*** Begin section ***

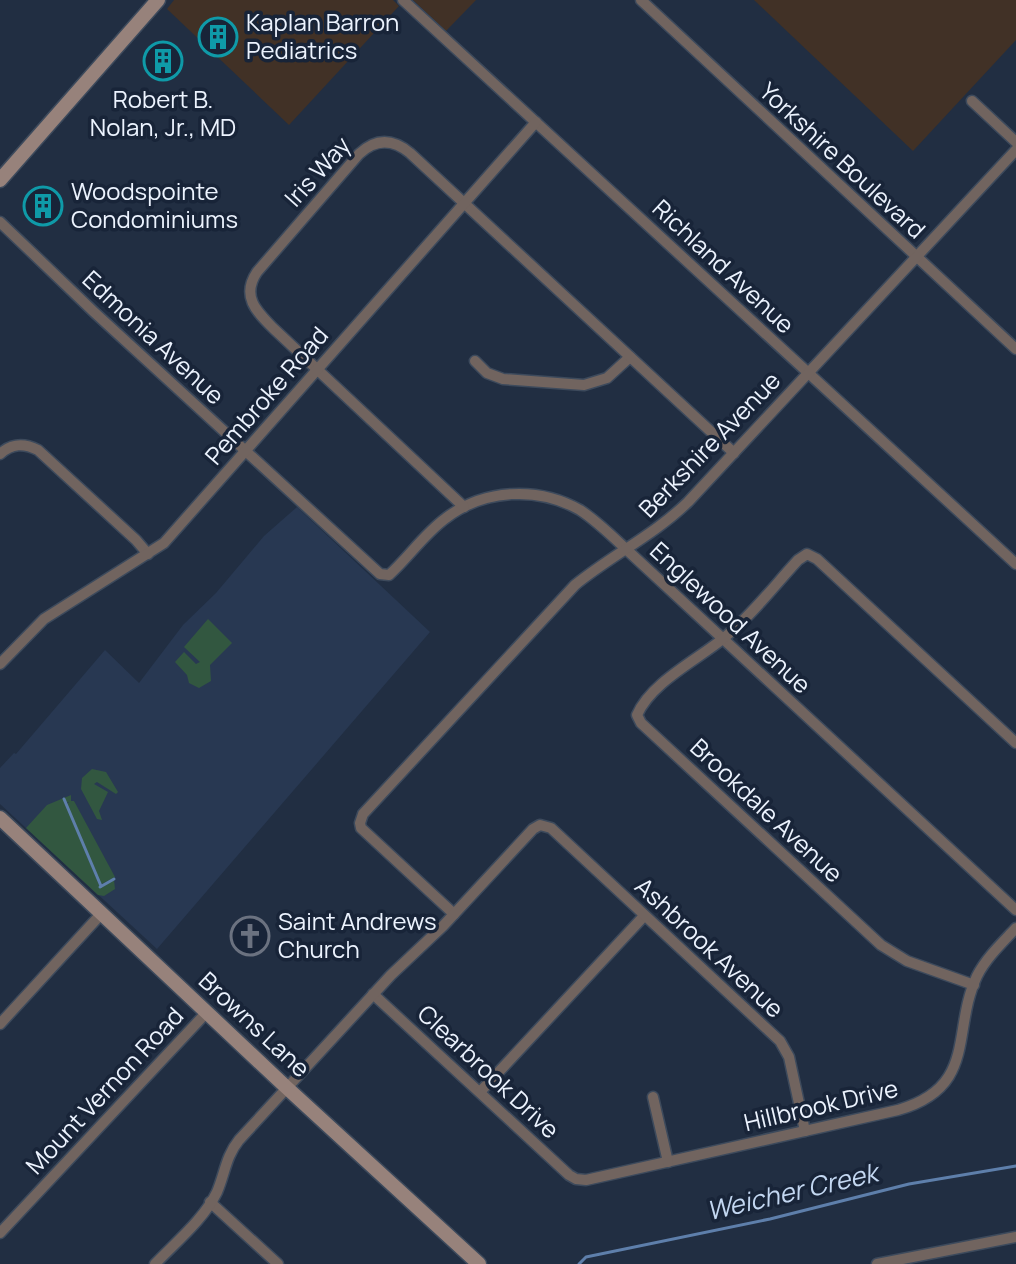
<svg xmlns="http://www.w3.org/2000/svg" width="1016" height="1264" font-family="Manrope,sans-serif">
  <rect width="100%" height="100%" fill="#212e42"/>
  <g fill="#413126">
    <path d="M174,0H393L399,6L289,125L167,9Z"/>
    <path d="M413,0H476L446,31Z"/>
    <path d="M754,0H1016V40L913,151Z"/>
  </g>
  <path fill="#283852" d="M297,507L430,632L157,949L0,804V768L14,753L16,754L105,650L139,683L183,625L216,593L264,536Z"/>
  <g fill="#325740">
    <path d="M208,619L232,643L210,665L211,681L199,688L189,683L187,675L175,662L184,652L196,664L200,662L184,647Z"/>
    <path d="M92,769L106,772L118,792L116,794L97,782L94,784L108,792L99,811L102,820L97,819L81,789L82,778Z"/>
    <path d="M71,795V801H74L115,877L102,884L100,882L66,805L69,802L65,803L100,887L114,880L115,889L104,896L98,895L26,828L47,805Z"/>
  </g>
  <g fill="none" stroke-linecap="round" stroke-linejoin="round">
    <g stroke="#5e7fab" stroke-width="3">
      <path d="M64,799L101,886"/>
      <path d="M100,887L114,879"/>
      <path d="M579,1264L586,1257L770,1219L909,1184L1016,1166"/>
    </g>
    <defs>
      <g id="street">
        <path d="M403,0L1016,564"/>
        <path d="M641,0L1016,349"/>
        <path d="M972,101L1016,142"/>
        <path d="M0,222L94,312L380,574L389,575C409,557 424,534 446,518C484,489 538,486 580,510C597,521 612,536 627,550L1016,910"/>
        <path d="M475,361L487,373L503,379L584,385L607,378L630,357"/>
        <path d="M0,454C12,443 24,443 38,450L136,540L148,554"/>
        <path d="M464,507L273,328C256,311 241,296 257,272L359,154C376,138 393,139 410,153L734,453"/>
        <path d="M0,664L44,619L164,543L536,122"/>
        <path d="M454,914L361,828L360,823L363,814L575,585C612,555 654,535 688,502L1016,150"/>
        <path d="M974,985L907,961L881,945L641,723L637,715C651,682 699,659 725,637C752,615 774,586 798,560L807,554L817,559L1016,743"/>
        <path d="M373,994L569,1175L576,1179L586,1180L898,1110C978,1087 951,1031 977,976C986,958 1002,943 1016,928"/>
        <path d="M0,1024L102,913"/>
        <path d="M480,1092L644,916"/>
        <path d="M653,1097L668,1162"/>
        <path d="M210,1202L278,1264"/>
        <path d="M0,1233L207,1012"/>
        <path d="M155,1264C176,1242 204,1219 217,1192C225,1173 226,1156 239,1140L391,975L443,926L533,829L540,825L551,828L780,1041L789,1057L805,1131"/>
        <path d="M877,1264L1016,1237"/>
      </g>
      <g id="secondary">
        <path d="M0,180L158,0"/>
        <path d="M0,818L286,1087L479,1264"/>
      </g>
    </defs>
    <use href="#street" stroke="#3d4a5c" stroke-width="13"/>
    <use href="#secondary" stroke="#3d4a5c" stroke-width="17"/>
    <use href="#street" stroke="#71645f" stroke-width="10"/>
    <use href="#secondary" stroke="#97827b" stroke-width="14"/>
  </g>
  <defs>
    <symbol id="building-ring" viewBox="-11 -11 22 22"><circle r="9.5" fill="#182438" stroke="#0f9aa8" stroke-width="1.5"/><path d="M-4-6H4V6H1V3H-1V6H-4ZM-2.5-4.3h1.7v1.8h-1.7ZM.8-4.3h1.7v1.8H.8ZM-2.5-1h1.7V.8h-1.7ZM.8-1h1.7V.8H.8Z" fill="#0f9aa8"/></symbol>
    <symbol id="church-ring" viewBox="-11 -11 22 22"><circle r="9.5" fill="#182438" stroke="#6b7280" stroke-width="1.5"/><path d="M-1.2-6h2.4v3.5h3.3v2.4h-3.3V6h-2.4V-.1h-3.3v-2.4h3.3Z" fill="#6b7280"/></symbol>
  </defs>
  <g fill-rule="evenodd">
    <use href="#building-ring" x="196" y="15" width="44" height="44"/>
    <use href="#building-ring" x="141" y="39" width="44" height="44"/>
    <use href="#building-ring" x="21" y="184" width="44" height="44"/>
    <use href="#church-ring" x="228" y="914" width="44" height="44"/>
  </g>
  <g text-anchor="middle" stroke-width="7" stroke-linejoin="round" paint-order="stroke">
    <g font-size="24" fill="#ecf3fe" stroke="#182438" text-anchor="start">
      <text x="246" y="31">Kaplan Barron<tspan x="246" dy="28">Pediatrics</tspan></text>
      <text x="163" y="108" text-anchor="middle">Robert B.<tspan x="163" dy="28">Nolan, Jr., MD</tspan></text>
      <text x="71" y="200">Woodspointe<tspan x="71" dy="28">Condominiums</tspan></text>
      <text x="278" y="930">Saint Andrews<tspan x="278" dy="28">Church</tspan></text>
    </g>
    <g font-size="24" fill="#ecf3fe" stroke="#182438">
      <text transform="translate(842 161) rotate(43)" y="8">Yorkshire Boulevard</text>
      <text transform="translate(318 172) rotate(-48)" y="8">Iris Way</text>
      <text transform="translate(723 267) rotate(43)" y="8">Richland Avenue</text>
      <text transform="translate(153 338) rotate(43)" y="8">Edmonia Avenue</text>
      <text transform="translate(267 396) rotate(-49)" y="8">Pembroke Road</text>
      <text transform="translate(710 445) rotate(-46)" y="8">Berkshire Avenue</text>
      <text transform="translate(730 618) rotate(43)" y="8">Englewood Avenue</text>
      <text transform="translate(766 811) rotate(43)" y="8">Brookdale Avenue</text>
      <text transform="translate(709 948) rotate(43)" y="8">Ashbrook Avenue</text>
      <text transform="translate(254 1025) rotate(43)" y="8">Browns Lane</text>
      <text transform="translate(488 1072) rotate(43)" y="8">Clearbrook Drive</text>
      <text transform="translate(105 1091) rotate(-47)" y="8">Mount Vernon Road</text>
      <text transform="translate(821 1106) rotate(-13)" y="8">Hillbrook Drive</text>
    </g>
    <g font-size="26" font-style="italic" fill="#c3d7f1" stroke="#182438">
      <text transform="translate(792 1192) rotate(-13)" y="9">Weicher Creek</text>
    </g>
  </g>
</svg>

*** End section ***

== TASK REQUIREMENTS ==
Please give every line above again word for word, apart from the pictures.

== SOLUTION TO THE PROBLEM ==
<svg xmlns="http://www.w3.org/2000/svg" width="1016" height="1264" font-family="Manrope,sans-serif">
  <rect width="100%" height="100%" fill="#212e42"/>
  <g fill="#413126">
    <path d="M174,0H393L399,6L289,125L167,9Z"/>
    <path d="M413,0H476L446,31Z"/>
    <path d="M754,0H1016V40L913,151Z"/>
  </g>
  <path fill="#283852" d="M297,507L430,632L157,949L0,804V768L14,753L16,754L105,650L139,683L183,625L216,593L264,536Z"/>
  <g fill="#325740">
    <path d="M208,619L232,643L210,665L211,681L199,688L189,683L187,675L175,662L184,652L196,664L200,662L184,647Z"/>
    <path d="M92,769L106,772L118,792L116,794L97,782L94,784L108,792L99,811L102,820L97,819L81,789L82,778Z"/>
    <path d="M71,795V801H74L115,877L102,884L100,882L66,805L69,802L65,803L100,887L114,880L115,889L104,896L98,895L26,828L47,805Z"/>
  </g>
  <g fill="none" stroke-linecap="round" stroke-linejoin="round">
    <g stroke="#5e7fab" stroke-width="3">
      <path d="M64,799L101,886"/>
      <path d="M100,887L114,879"/>
      <path d="M579,1264L586,1257L770,1219L909,1184L1016,1166"/>
    </g>
    <defs>
      <g id="street">
        <path d="M403,0L1016,564"/>
        <path d="M641,0L1016,349"/>
        <path d="M972,101L1016,142"/>
        <path d="M0,222L94,312L380,574L389,575C409,557 424,534 446,518C484,489 538,486 580,510C597,521 612,536 627,550L1016,910"/>
        <path d="M475,361L487,373L503,379L584,385L607,378L630,357"/>
        <path d="M0,454C12,443 24,443 38,450L136,540L148,554"/>
        <path d="M464,507L273,328C256,311 241,296 257,272L359,154C376,138 393,139 410,153L734,453"/>
        <path d="M0,664L44,619L164,543L536,122"/>
        <path d="M454,914L361,828L360,823L363,814L575,585C612,555 654,535 688,502L1016,150"/>
        <path d="M974,985L907,961L881,945L641,723L637,715C651,682 699,659 725,637C752,615 774,586 798,560L807,554L817,559L1016,743"/>
        <path d="M373,994L569,1175L576,1179L586,1180L898,1110C978,1087 951,1031 977,976C986,958 1002,943 1016,928"/>
        <path d="M0,1024L102,913"/>
        <path d="M480,1092L644,916"/>
        <path d="M653,1097L668,1162"/>
        <path d="M210,1202L278,1264"/>
        <path d="M0,1233L207,1012"/>
        <path d="M155,1264C176,1242 204,1219 217,1192C225,1173 226,1156 239,1140L391,975L443,926L533,829L540,825L551,828L780,1041L789,1057L805,1131"/>
        <path d="M877,1264L1016,1237"/>
      </g>
      <g id="secondary">
        <path d="M0,180L158,0"/>
        <path d="M0,818L286,1087L479,1264"/>
      </g>
    </defs>
    <use href="#street" stroke="#3d4a5c" stroke-width="13"/>
    <use href="#secondary" stroke="#3d4a5c" stroke-width="17"/>
    <use href="#street" stroke="#71645f" stroke-width="10"/>
    <use href="#secondary" stroke="#97827b" stroke-width="14"/>
  </g>
  <defs>
    <symbol id="building-ring" viewBox="-11 -11 22 22"><circle r="9.5" fill="#182438" stroke="#0f9aa8" stroke-width="1.5"/><path d="M-4-6H4V6H1V3H-1V6H-4ZM-2.5-4.3h1.7v1.8h-1.7ZM.8-4.3h1.7v1.8H.8ZM-2.5-1h1.7V.8h-1.7ZM.8-1h1.7V.8H.8Z" fill="#0f9aa8"/></symbol>
    <symbol id="church-ring" viewBox="-11 -11 22 22"><circle r="9.5" fill="#182438" stroke="#6b7280" stroke-width="1.5"/><path d="M-1.2-6h2.4v3.5h3.3v2.4h-3.3V6h-2.4V-.1h-3.3v-2.4h3.3Z" fill="#6b7280"/></symbol>
  </defs>
  <g fill-rule="evenodd">
    <use href="#building-ring" x="196" y="15" width="44" height="44"/>
    <use href="#building-ring" x="141" y="39" width="44" height="44"/>
    <use href="#building-ring" x="21" y="184" width="44" height="44"/>
    <use href="#church-ring" x="228" y="914" width="44" height="44"/>
  </g>
  <g text-anchor="middle" stroke-width="7" stroke-linejoin="round" paint-order="stroke">
    <g font-size="24" fill="#ecf3fe" stroke="#182438" text-anchor="start">
      <text x="246" y="31">Kaplan Barron<tspan x="246" dy="28">Pediatrics</tspan></text>
      <text x="163" y="108" text-anchor="middle">Robert B.<tspan x="163" dy="28">Nolan, Jr., MD</tspan></text>
      <text x="71" y="200">Woodspointe<tspan x="71" dy="28">Condominiums</tspan></text>
      <text x="278" y="930">Saint Andrews<tspan x="278" dy="28">Church</tspan></text>
    </g>
    <g font-size="24" fill="#ecf3fe" stroke="#182438">
      <text transform="translate(842 161) rotate(43)" y="8">Yorkshire Boulevard</text>
      <text transform="translate(318 172) rotate(-48)" y="8">Iris Way</text>
      <text transform="translate(723 267) rotate(43)" y="8">Richland Avenue</text>
      <text transform="translate(153 338) rotate(43)" y="8">Edmonia Avenue</text>
      <text transform="translate(267 396) rotate(-49)" y="8">Pembroke Road</text>
      <text transform="translate(710 445) rotate(-46)" y="8">Berkshire Avenue</text>
      <text transform="translate(730 618) rotate(43)" y="8">Englewood Avenue</text>
      <text transform="translate(766 811) rotate(43)" y="8">Brookdale Avenue</text>
      <text transform="translate(709 948) rotate(43)" y="8">Ashbrook Avenue</text>
      <text transform="translate(254 1025) rotate(43)" y="8">Browns Lane</text>
      <text transform="translate(488 1072) rotate(43)" y="8">Clearbrook Drive</text>
      <text transform="translate(105 1091) rotate(-47)" y="8">Mount Vernon Road</text>
      <text transform="translate(821 1106) rotate(-13)" y="8">Hillbrook Drive</text>
    </g>
    <g font-size="26" font-style="italic" fill="#c3d7f1" stroke="#182438">
      <text transform="translate(792 1192) rotate(-13)" y="9">Weicher Creek</text>
    </g>
  </g>
</svg>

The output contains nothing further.